Concrete idea by Jakeson G Quiatchon, drawn by Mark Joseph Songco, my former high school classmate based in Dubai during that time.
One of a kind banner of MindHearts Academy of the Philippines Inc., designed by Glen Allado.
Like in any other relationship, business too, has a highlights and low-lights.  With greater responsibilities, friction, hesitation and innovation may occur.  We as partners had out-focused on the things set before us.  There are huge decisions that were not raised. small matters that micro-managed.  Separation was not became our sole option.  We thought, business partners are like we marry our lifetime partners.  But it's actually more harder and challenging, I bet!

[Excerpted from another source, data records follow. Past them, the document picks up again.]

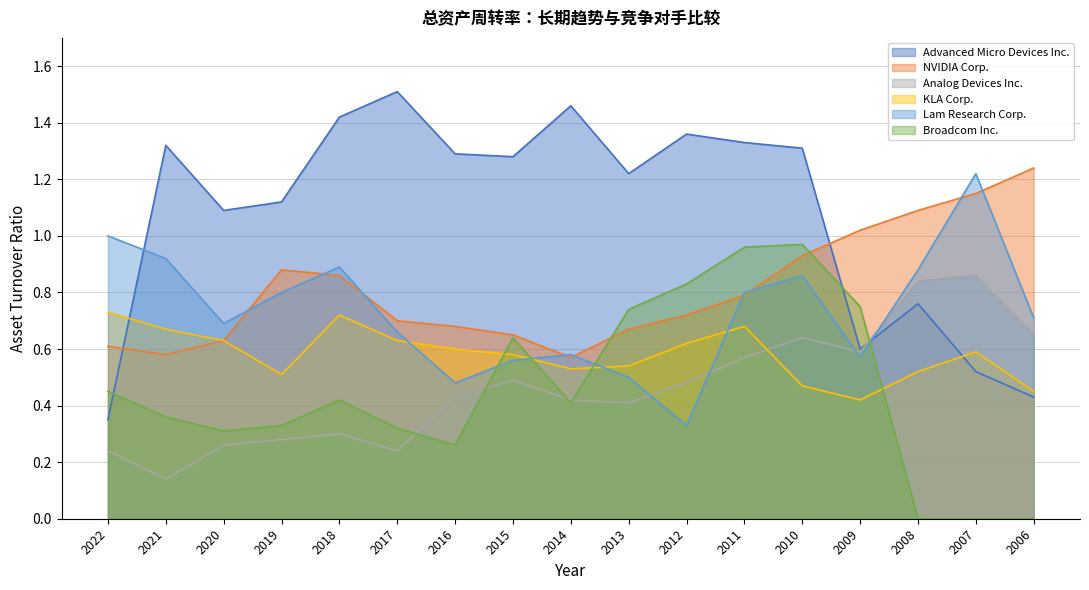

True or false: Analog Devices Inc. and NVIDIA Corp. cross at least once.

False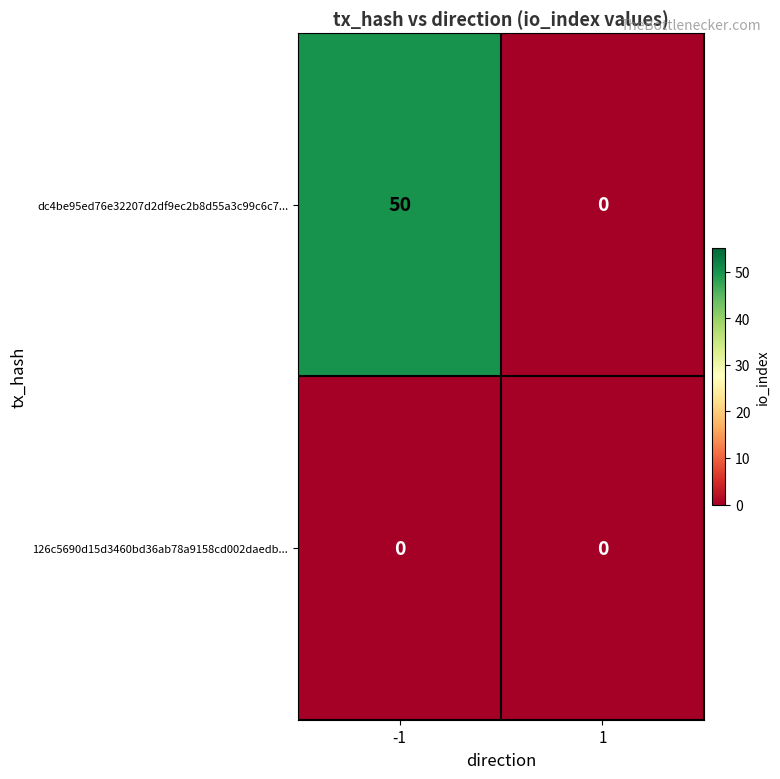

Which series has the largest total across all categories?

dc4be95ed76e32207d2df9ec2b8d55a3c99c6c7...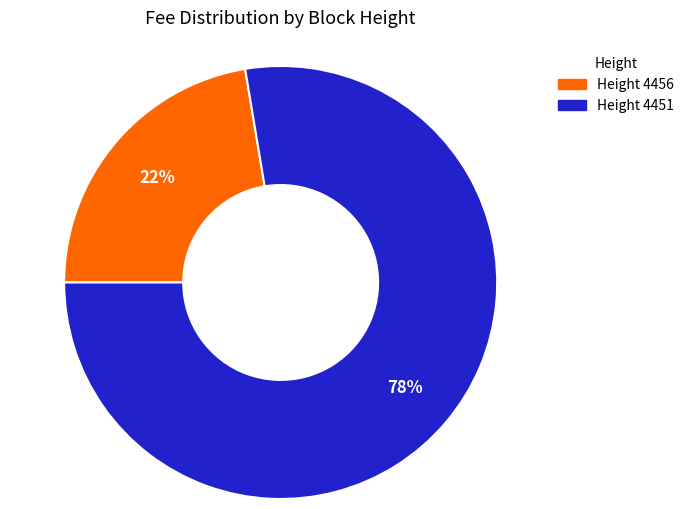

To the nearest percent, what is the average slice percentage?

50%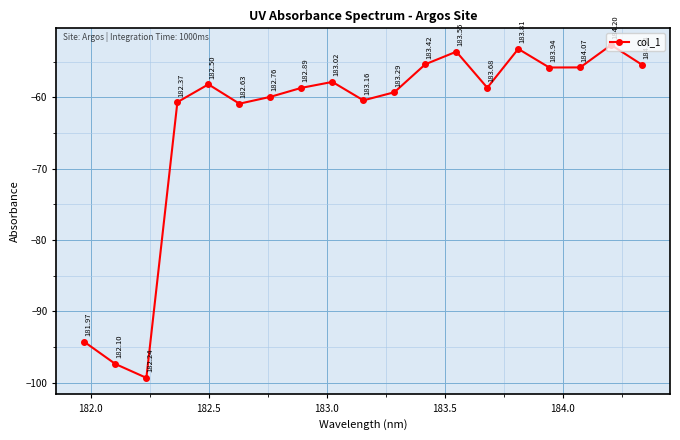

What is the average value?

-63.6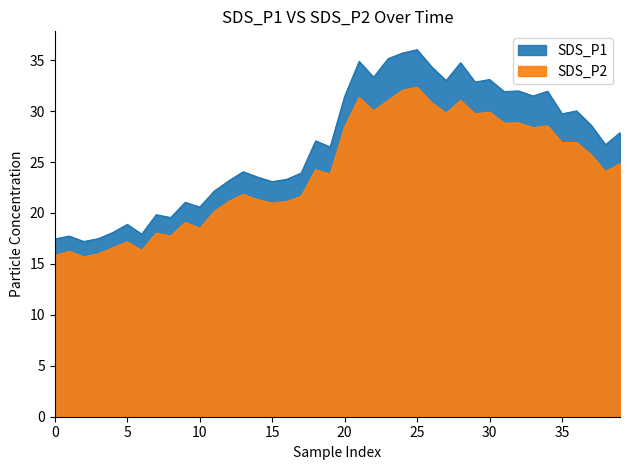

Which series has the largest range (max minus min)?

SDS_P1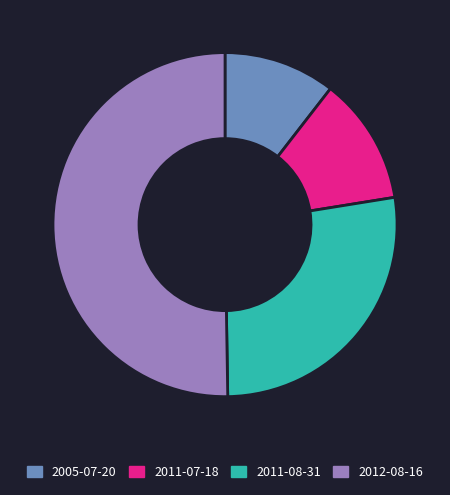

The 2012-08-16 slice represents 43% of the pie. True or false?

False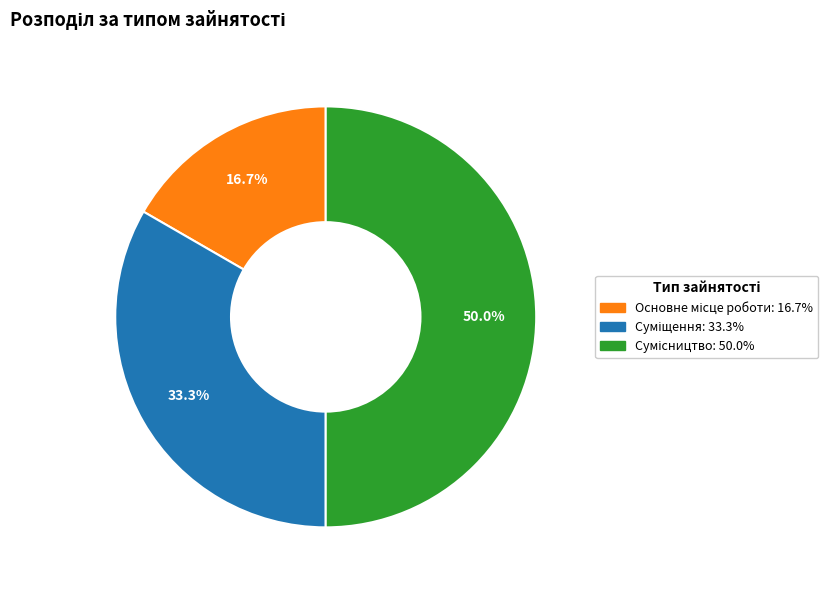

Rank the categories by value from lowest to highest.

Основне місце роботи, Суміщення, Сумісництво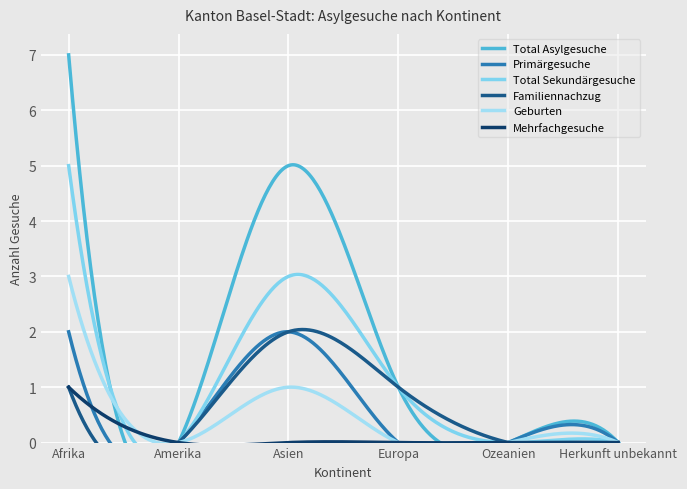

What are all the series names shown in the legend?

Total Asylgesuche, Primärgesuche, Total Sekundärgesuche, Familiennachzug, Geburten, Mehrfachgesuche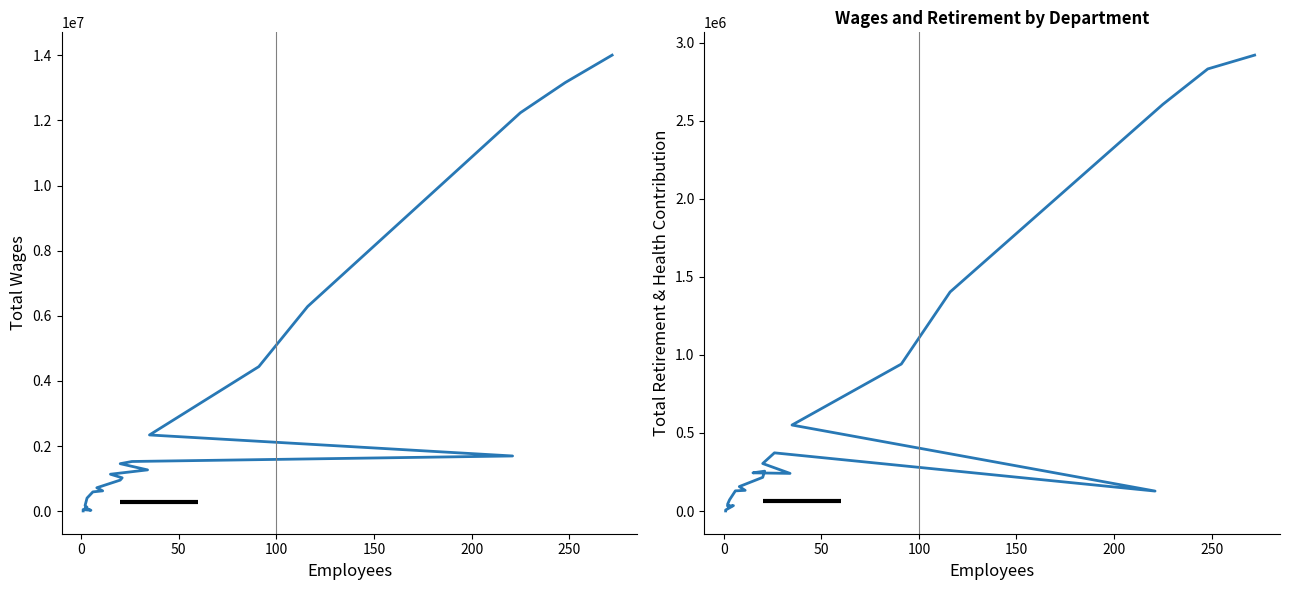

Between which two adjacent categories do Total Retirement & Health Contribution and Total Wages first intersect?

0 and 50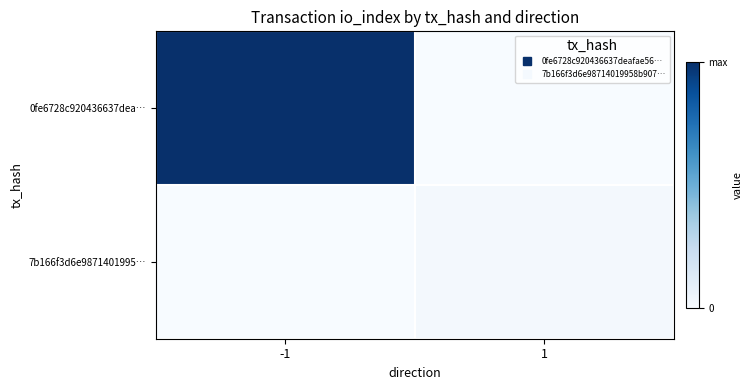

List the series in order of their overall mean, highest first.

0fe6728c920436637dea…, 7b166f3d6e9871401995…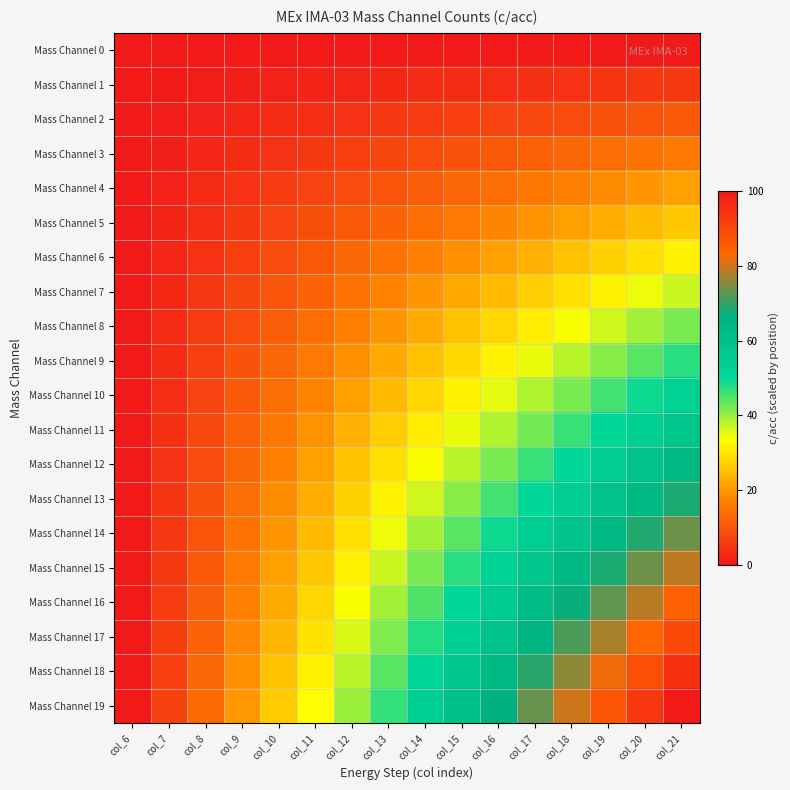

Which series has the largest range (max minus min)?

Mass Channel 19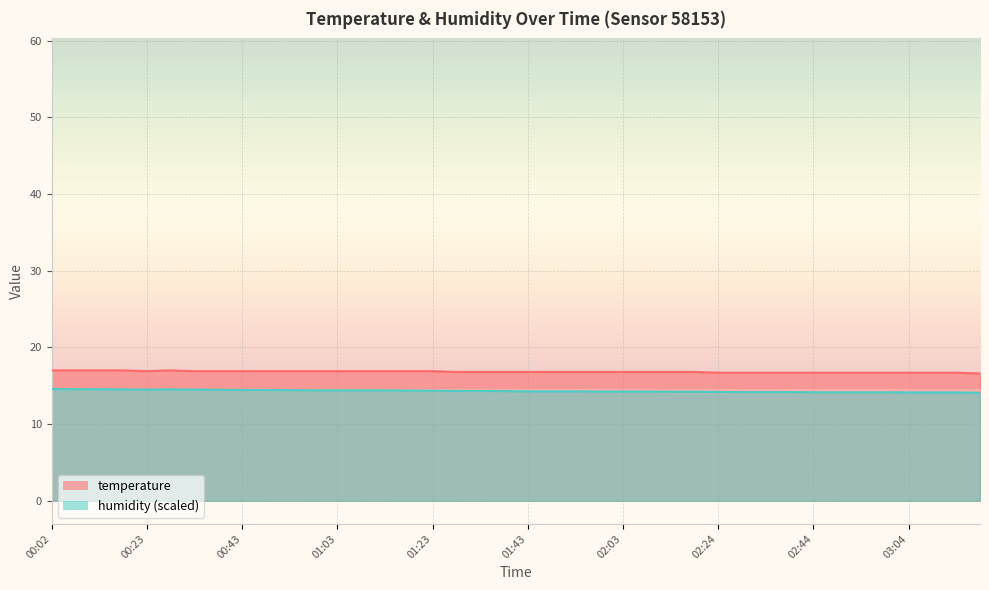

In temperature, how many points are higher than both neighbors (excluding endpoints)?

1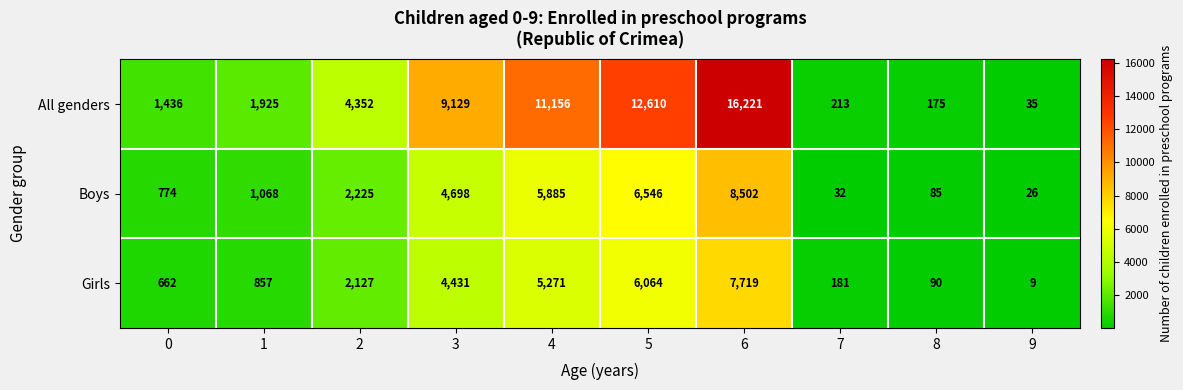

At which label is All genders closest to 8128?

3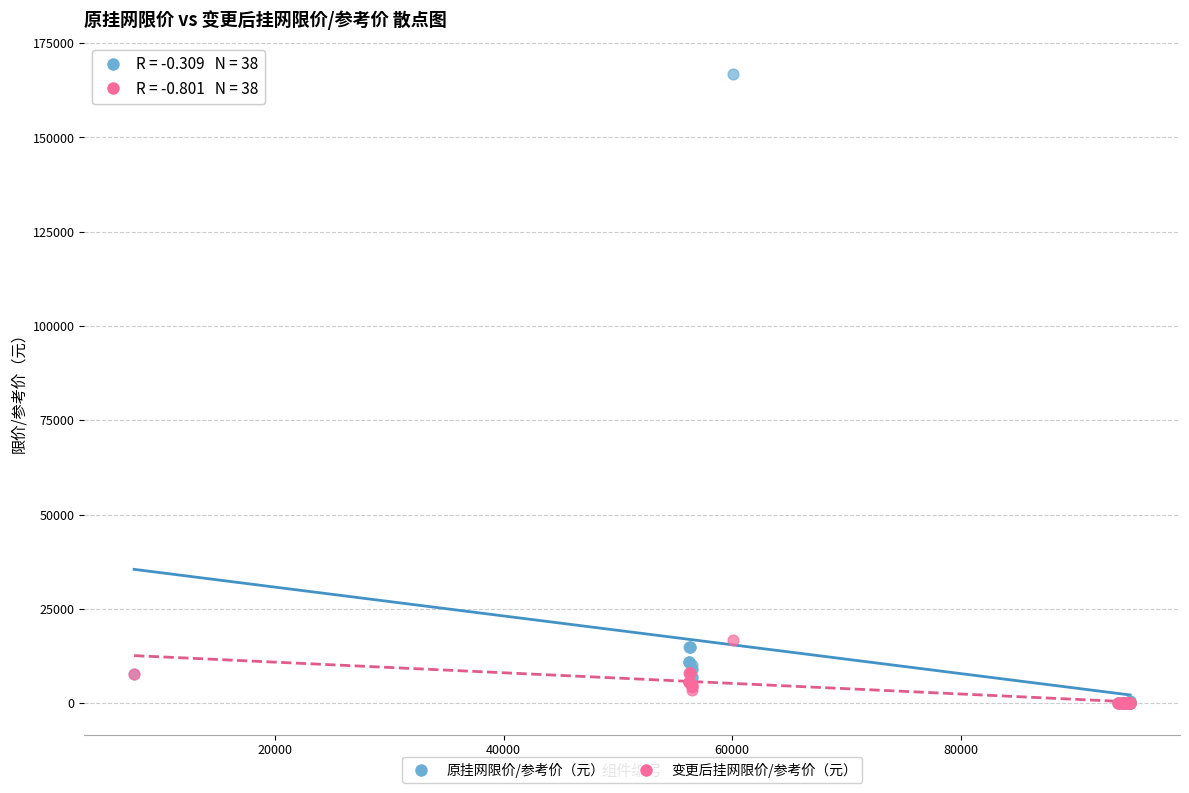

Which series reaches the maximum Y coordinate?

原挂网限价/参考价（元）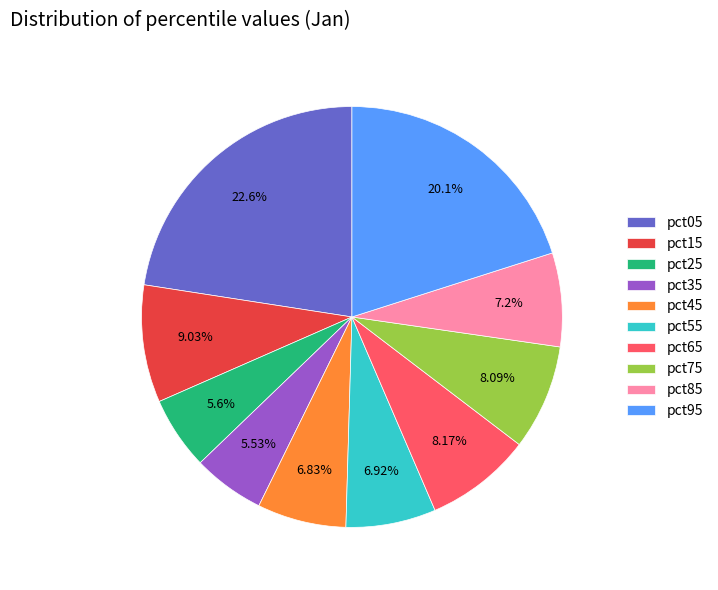

To the nearest percent, what is the difference between the pct95 and pct35 slice percentages?

15%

As months prolonged and the world gets smaller, we struggled to breathe in whatever one's suggestion and action.  Notwithstanding, we cannot managed because I am here, we are here.  The trusted person was now running the show and we are the audience.  No more proper communication, could it be only one-way, misinterpreted.  The sleepless nights turned into nightmare and mild depression.  I secluded myself from public, no Facebook or social medias and boxed myself on the room where work and myself can only be seen.  Until, we decided to sell the business, my dream with a question of "How much"?  Yes, would it be how much, to sell my dream or your dream in exchange of peace of mind, security of your family members and respect from the people (that's left)?

It was a formidable question that lingers on my soul for the next coming days.  Everyday was a question of how much.  Then, I came to a point of asking myself "why" that leads me to "what than how".  Why will I sell my dream and just quit?

1.  Return of Investment (RoI)
I had a 200%++ increased from my initial capital invested. 

2. Peace of Mind over Friendship
So not to ruin the relationship, fighting for what you want will be last. 

3.  Concerned Family
The loved ones usually first to receive the impact.  My one's weakness so I quit to secure them. 

My mother who's very supportive and prayerful on my journey to my little dreams.  Who became so affected and worried for the out coming of every crucial decisions I made.  My father is always shy to express his valuable support, but his ideas were always excellent and best to me.
I am grateful for the learning occurred during the process.  Although, I have read a book that says, "don't learn from your own mistakes, wise man learn from others".  This is the most brave decision I have ever did!  As of the now, I am the enjoying the moment and making the lost with the ones who really felt my deepest concern.  It's worth the patience and to quit when in times like this!

Picture was taken at Benguet during our Baguio City tour last April 2014.  When my last meeting with them on what to do and celebrating my brother's birthday and father's thanksgiving!